5.3. Tunability of proposed 1 × 2 ETDRNA array

Achieving an antenna design for a specific frequency band (wide, notch or filter) with tunable (or changeable) centre frequency is an important challenge task. Our proposed nantenna array structure achieves this task and offers a large flexibility to the antenna in terms of operating frequency for a wide range of applications. Various parameters and design strategies such as loading slots, lumped components, switches, diodes and capacitors are introduced in order to achieve this feature. Although we have utilised a corporate feed network and the antenna geometry is based on nanoscale dimensions, which means more parametric study, but our simple and featured equilateral shape of the DR elements enable us to make natural yet simple tunability. Figure 22 shows the rotation angles of the two equilateral triangular DR elements (T1 and T2). Since it is an equilateral triangle, the rotation angles were swept from (−180° to 180°) with a step size of 10°. The rotation angle is defined as counterclockwise movement from the bottom tip of the triangle. We apply three scenarios of rotations: (1) rotate T1 while T2 is fixed (Figure 22a), (2) fix T1 and rotate T2 (Figure 22b) and (3) simultaneously rotate T1 and T2 in the same counterclockwise direction (Figure 22c). In all the three scenarios, as shown in Figure 22, the simulation of rotation was done for the whole 360° but only five rotating angles have been shown, that is, 0°, +60°, +90°, −60°, −90°, for purpose of simplicity. For our case of centre frequency at 193.5 THz, the best resonance with improved bandwidth of 4.96% (185.1–194.7 THz) and a directivity (9.7 dBi) is achieved when we opted to select the angles of T1 and T2 to be −90° and 90°, respectively. Figure 23 displays the results in terms of s-parameters and directivity for rotation of triangles T1 and T2.

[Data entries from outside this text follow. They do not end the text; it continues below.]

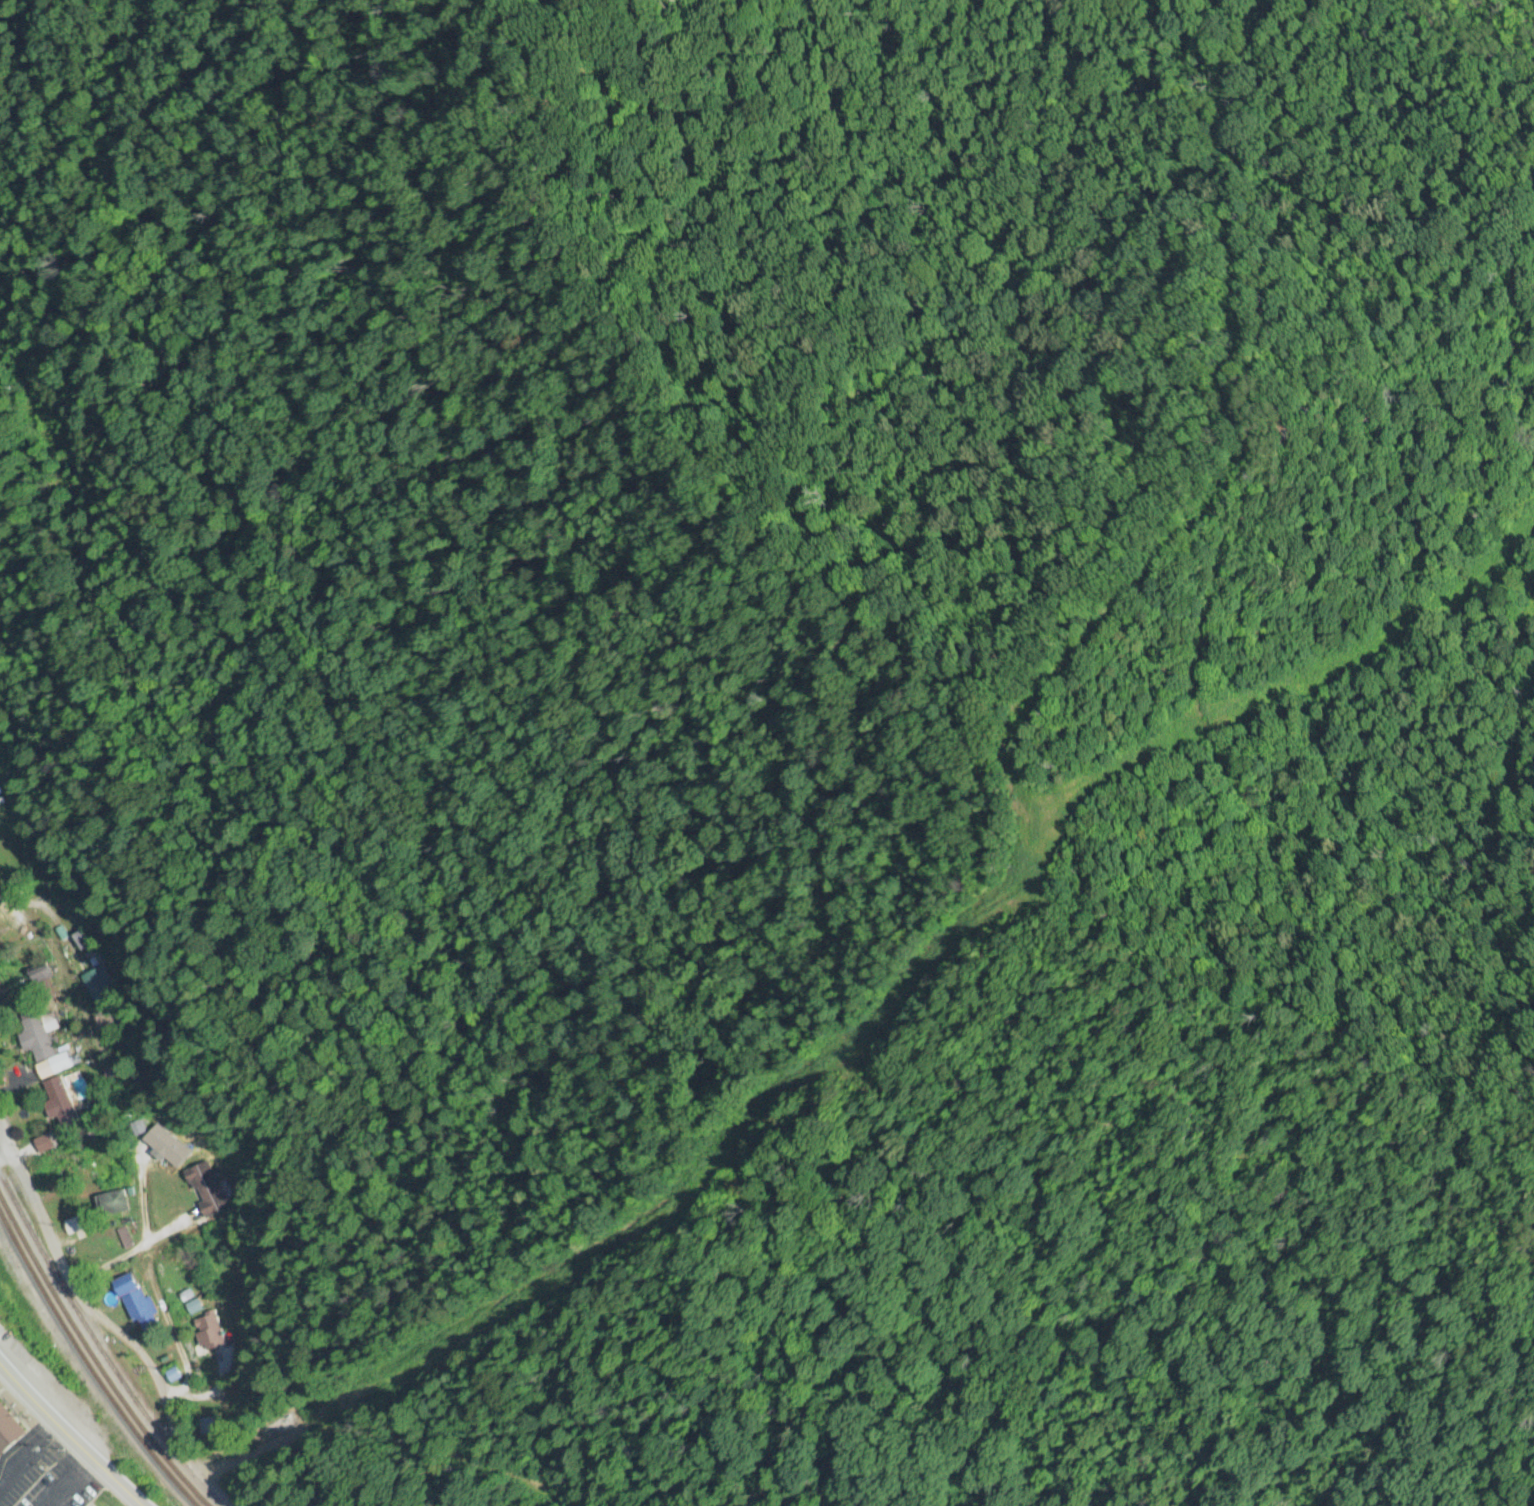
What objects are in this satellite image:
building: (0, 836)
building: (38, 974)
building: (98, 984)
building: (41, 1043)
building: (59, 1105)
road: (3, 1147)
building: (105, 1156)
building: (62, 1157)
building: (207, 1189)
road: (131, 1251)
building: (183, 1274)
road: (63, 1275)
building: (137, 1304)
building: (209, 1333)
railway: (94, 1364)
building: (207, 1427)
building: (9, 1430)
road: (67, 1439)

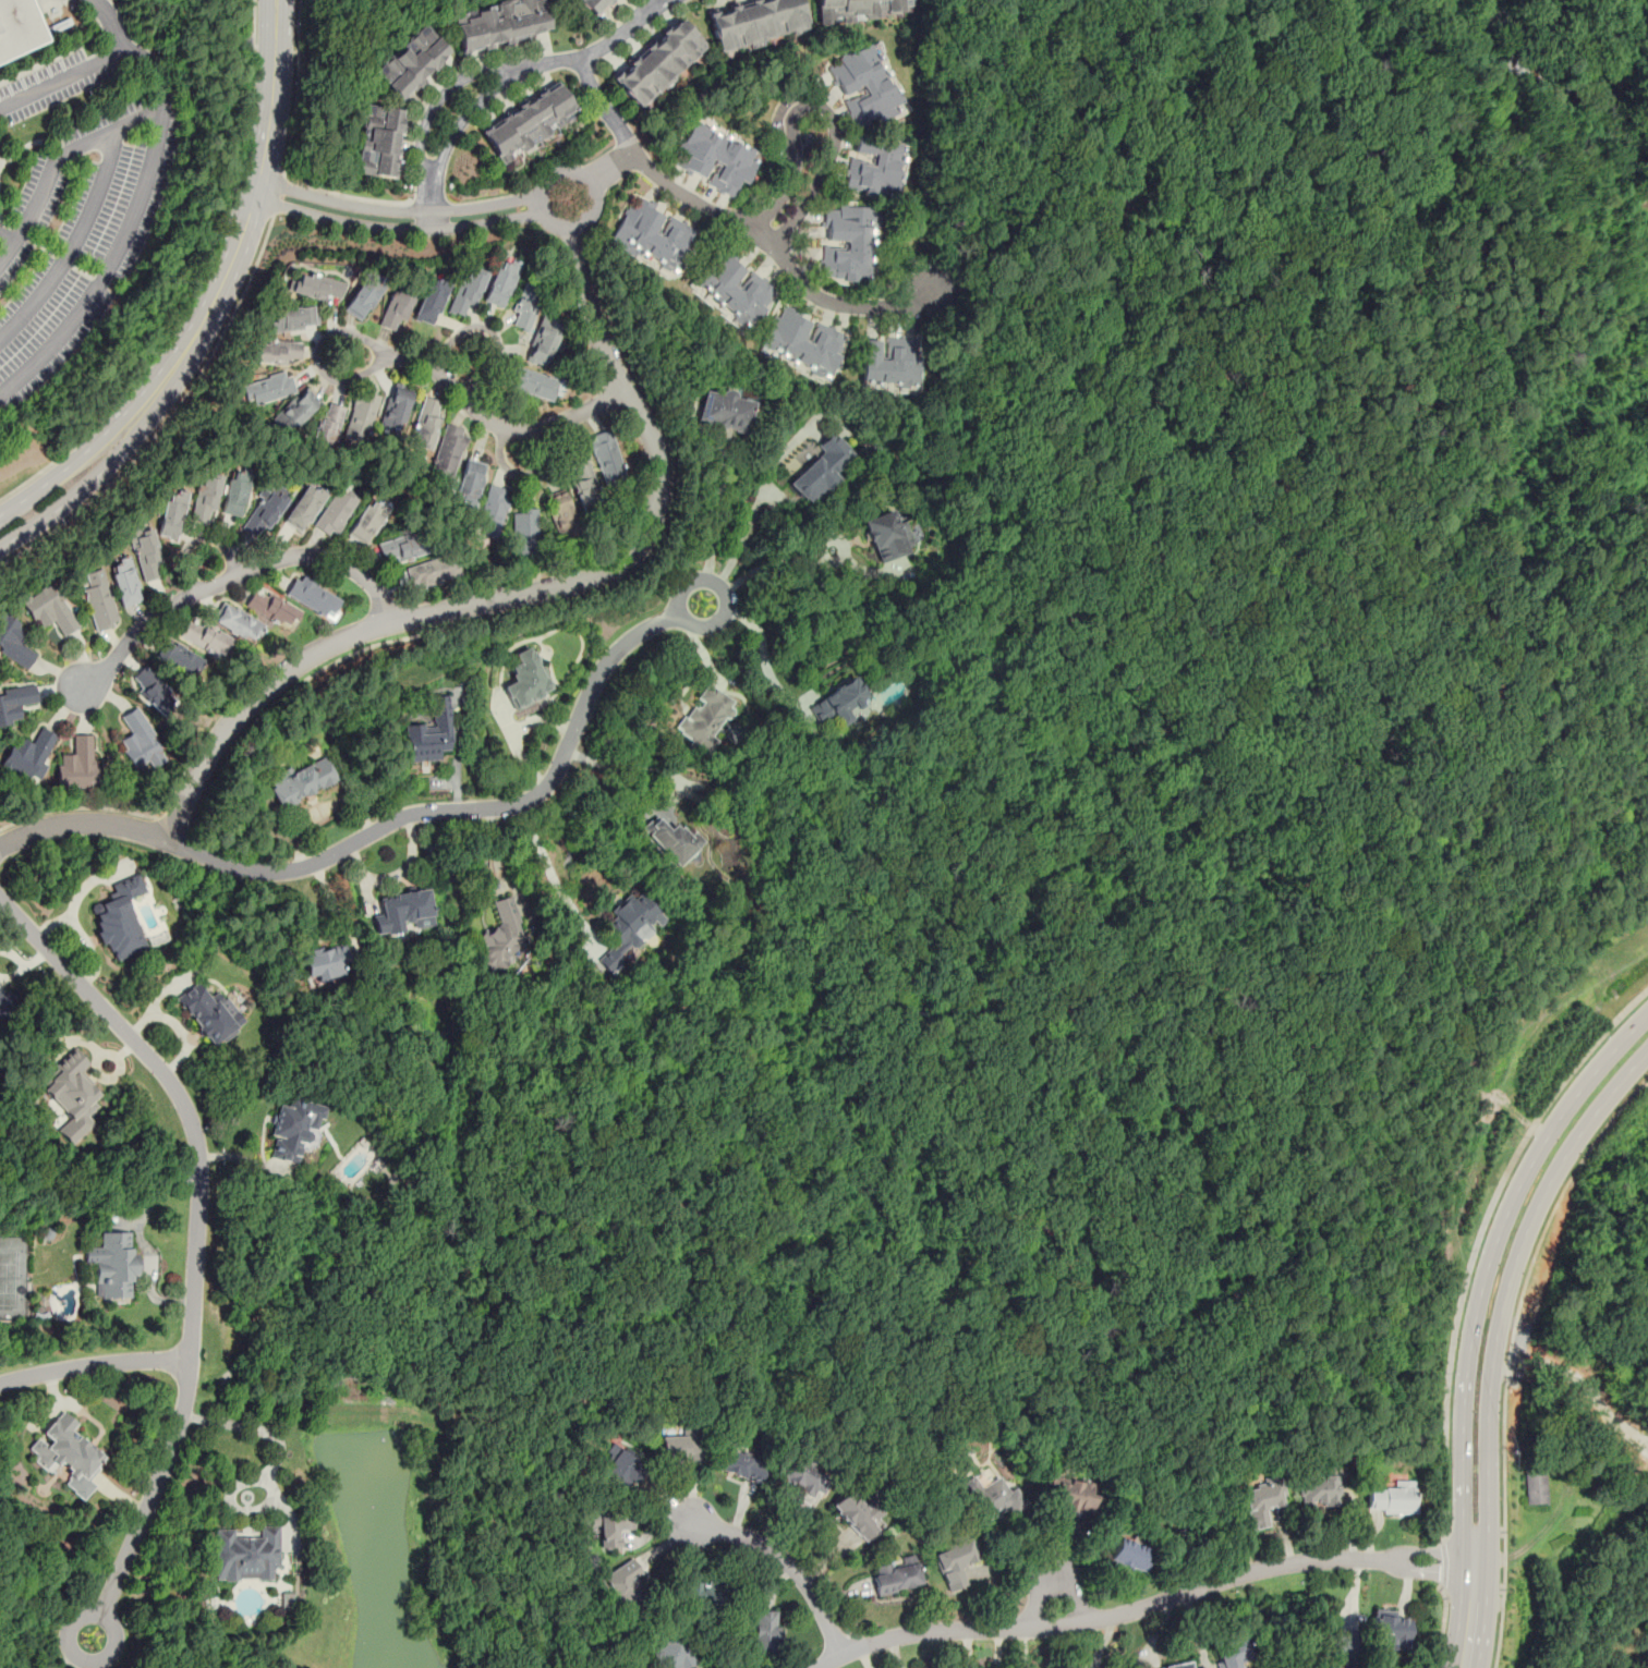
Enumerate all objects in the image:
building: (592, 6)
building: (860, 9)
road: (272, 20)
road: (279, 20)
road: (254, 21)
building: (755, 22)
road: (110, 23)
building: (497, 23)
road: (242, 24)
building: (16, 27)
building: (410, 62)
building: (658, 63)
road: (1396, 63)
road: (501, 73)
road: (295, 87)
building: (866, 88)
building: (528, 124)
building: (377, 141)
building: (717, 159)
road: (55, 160)
road: (612, 166)
building: (874, 169)
road: (152, 170)
road: (804, 181)
road: (278, 194)
road: (1495, 201)
road: (539, 206)
parking lot: (77, 207)
road: (249, 215)
road: (396, 217)
road: (736, 221)
road: (9, 236)
building: (656, 239)
road: (75, 244)
building: (848, 245)
building: (500, 281)
building: (317, 288)
road: (1556, 289)
building: (735, 290)
building: (466, 291)
building: (363, 299)
road: (1633, 300)
building: (430, 302)
road: (187, 304)
building: (525, 307)
building: (395, 310)
building: (291, 319)
road: (491, 331)
building: (546, 340)
building: (803, 343)
building: (276, 352)
building: (890, 363)
building: (527, 382)
building: (270, 388)
building: (394, 410)
building: (296, 411)
building: (725, 412)
road: (480, 413)
building: (359, 415)
road: (172, 417)
building: (425, 425)
building: (325, 429)
road: (89, 450)
building: (447, 452)
building: (606, 456)
building: (821, 469)
road: (98, 473)
road: (522, 473)
building: (584, 482)
building: (469, 483)
building: (235, 494)
building: (205, 498)
building: (304, 508)
building: (493, 509)
building: (266, 511)
building: (172, 512)
building: (336, 513)
building: (561, 514)
building: (368, 522)
road: (714, 529)
building: (525, 533)
building: (886, 536)
road: (198, 539)
road: (739, 544)
building: (401, 549)
building: (146, 555)
road: (764, 568)
building: (433, 573)
road: (232, 576)
building: (125, 582)
road: (529, 591)
building: (313, 598)
building: (98, 599)
building: (50, 609)
building: (271, 609)
road: (1575, 609)
building: (237, 624)
building: (206, 638)
building: (14, 640)
road: (761, 642)
building: (175, 657)
building: (527, 678)
road: (1504, 689)
building: (152, 690)
building: (15, 702)
building: (838, 702)
building: (706, 716)
building: (431, 733)
road: (516, 733)
building: (140, 742)
road: (458, 753)
building: (29, 754)
building: (78, 763)
road: (627, 763)
building: (302, 780)
road: (320, 809)
road: (392, 822)
building: (671, 839)
road: (499, 863)
road: (547, 872)
road: (395, 873)
road: (1130, 888)
road: (75, 901)
building: (403, 912)
building: (120, 919)
building: (628, 928)
building: (500, 937)
road: (92, 951)
building: (326, 961)
building: (5, 1003)
building: (210, 1013)
road: (179, 1026)
building: (72, 1095)
building: (296, 1129)
road: (140, 1237)
road: (1479, 1239)
road: (196, 1241)
road: (1488, 1263)
building: (115, 1264)
park: (13, 1277)
road: (1526, 1284)
road: (1509, 1286)
road: (94, 1365)
road: (271, 1434)
building: (680, 1444)
building: (66, 1454)
building: (742, 1464)
building: (622, 1472)
building: (804, 1475)
building: (1535, 1488)
building: (1319, 1490)
building: (1065, 1493)
building: (990, 1496)
building: (1393, 1498)
building: (1260, 1500)
building: (858, 1513)
building: (611, 1526)
road: (1474, 1529)
building: (246, 1553)
building: (1129, 1555)
road: (782, 1557)
building: (955, 1559)
road: (1440, 1564)
road: (1052, 1568)
building: (895, 1575)
building: (625, 1581)
road: (1473, 1591)
building: (703, 1594)
road: (1501, 1599)
road: (1145, 1606)
road: (1471, 1614)
building: (1392, 1628)
road: (1441, 1628)
building: (763, 1632)
building: (1338, 1645)
road: (74, 1652)
building: (672, 1652)
building: (1230, 1652)
building: (1181, 1665)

Figure 24, details of the E-field (yz-axis), shows main lobe at a direction of 45°, side lobe levels of −4.5 dB and beam width of 19°, whereas the H-field (xz-axis) has a main lobe direction of 115°, side lobe levels of −2.6 dB and beam width of 99.8° with a lot of losses in terms of high side lobe levels at a higher frequency. Figure 25 shows the tunability effects of simulataneous rotation of triangular DRs in terms of the minimum and maximum values achieved for directivity and also the bandwidth difference ∆f at −10 dB resonance in the frequency band (185–195 THz). The minimum directivity achieved is 7.15 dB and the maximum achieved is 9.71 dB when the triangles are tuned. Similary, the difference of bandwidth ∆f ranges from a minimum to maximum of 4 to 9 THz, respectively.